- **Task instructions**: Transcribe, word for word, the part of the entries that opens with the line containing "on skins, the wine was pressed at" and closes with the line containing "Ironer IC44821 (mod 988311021000H)", including both of those lines. Leave the pictures out of your answer.

################

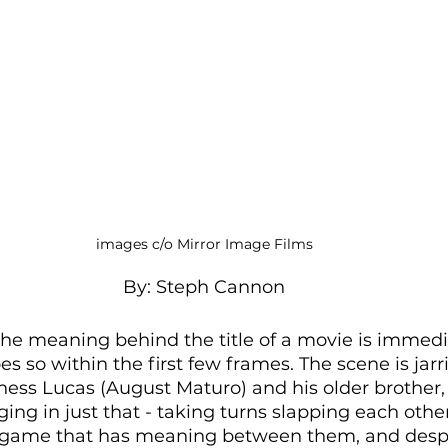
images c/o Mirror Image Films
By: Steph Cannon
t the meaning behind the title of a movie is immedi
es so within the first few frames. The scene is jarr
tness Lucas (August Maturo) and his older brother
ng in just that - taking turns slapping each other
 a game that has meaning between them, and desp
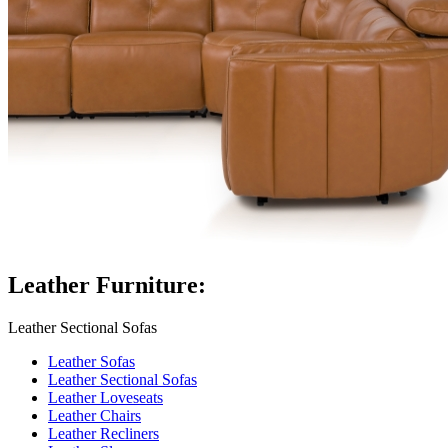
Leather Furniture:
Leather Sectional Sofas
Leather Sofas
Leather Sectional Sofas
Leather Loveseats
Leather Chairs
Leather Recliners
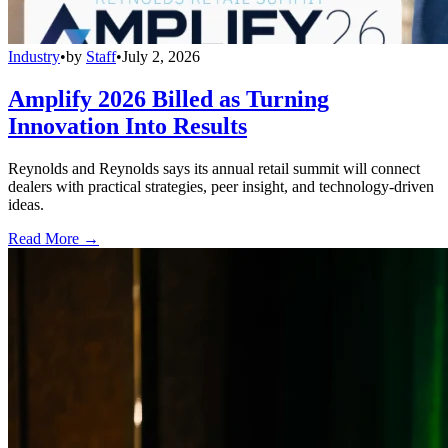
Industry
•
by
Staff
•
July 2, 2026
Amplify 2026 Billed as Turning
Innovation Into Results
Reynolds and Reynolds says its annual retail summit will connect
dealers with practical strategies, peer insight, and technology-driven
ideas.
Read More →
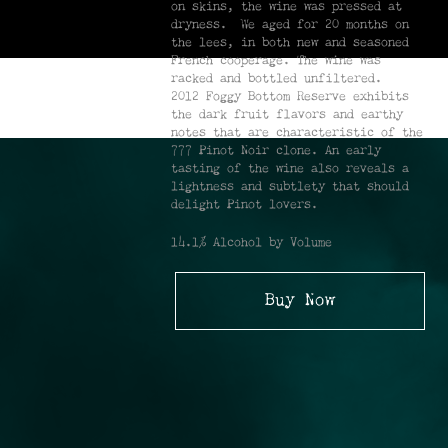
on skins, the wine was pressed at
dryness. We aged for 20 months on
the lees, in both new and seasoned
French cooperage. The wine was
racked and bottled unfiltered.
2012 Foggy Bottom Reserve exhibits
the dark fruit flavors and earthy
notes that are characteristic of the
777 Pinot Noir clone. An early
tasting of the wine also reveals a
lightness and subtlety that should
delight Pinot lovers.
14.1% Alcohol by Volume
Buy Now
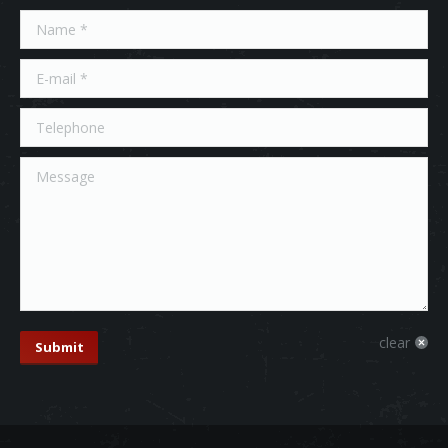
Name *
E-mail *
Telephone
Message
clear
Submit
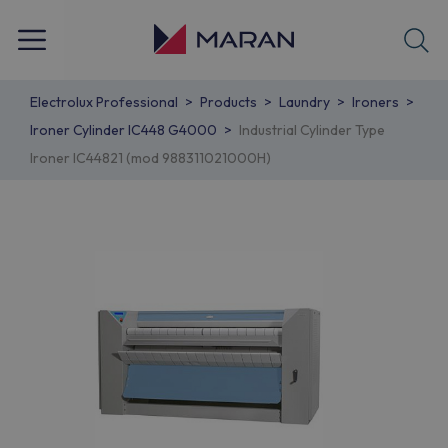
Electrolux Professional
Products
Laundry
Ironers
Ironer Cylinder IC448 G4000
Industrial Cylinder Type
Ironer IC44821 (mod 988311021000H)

################

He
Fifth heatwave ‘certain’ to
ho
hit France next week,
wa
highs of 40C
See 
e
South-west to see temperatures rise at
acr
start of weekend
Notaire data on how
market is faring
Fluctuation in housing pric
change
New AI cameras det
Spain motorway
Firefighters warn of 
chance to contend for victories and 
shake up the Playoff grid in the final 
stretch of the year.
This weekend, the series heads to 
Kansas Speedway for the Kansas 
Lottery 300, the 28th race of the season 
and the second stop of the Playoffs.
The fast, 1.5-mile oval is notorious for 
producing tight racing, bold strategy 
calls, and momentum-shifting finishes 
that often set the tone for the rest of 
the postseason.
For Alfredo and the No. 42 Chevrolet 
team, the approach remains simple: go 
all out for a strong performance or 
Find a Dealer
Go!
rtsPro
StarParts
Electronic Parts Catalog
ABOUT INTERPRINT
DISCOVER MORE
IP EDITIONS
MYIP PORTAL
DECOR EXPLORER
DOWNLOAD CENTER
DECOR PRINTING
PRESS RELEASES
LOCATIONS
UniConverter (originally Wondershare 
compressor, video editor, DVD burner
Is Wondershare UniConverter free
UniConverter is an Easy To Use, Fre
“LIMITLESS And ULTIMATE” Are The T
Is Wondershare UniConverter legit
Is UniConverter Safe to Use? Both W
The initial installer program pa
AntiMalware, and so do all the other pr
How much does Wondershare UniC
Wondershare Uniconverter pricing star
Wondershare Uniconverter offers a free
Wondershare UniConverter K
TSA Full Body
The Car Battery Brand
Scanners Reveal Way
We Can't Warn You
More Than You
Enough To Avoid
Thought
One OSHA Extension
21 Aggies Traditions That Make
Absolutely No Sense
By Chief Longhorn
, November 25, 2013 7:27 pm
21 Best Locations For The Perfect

################

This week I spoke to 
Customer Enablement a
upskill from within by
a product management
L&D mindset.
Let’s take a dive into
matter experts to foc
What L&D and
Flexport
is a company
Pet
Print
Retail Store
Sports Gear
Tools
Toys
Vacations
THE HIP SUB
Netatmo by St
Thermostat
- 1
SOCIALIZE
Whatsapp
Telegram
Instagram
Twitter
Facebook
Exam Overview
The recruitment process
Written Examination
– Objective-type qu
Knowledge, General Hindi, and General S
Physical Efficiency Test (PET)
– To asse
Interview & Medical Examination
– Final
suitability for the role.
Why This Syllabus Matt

################

- **Answer area**:
on skins, the wine was pressed at
dryness. We aged for 20 months on
the lees, in both new and seasoned
French cooperage. The wine was
racked and bottled unfiltered.
2012 Foggy Bottom Reserve exhibits
the dark fruit flavors and earthy
notes that are characteristic of the
777 Pinot Noir clone. An early
tasting of the wine also reveals a
lightness and subtlety that should
delight Pinot lovers.
14.1% Alcohol by Volume
Buy Now
Name *
E-mail *
Telephone
Message
clear
Submit
Electrolux Professional
Products
Laundry
Ironers
Ironer Cylinder IC448 G4000
Industrial Cylinder Type
Ironer IC44821 (mod 988311021000H)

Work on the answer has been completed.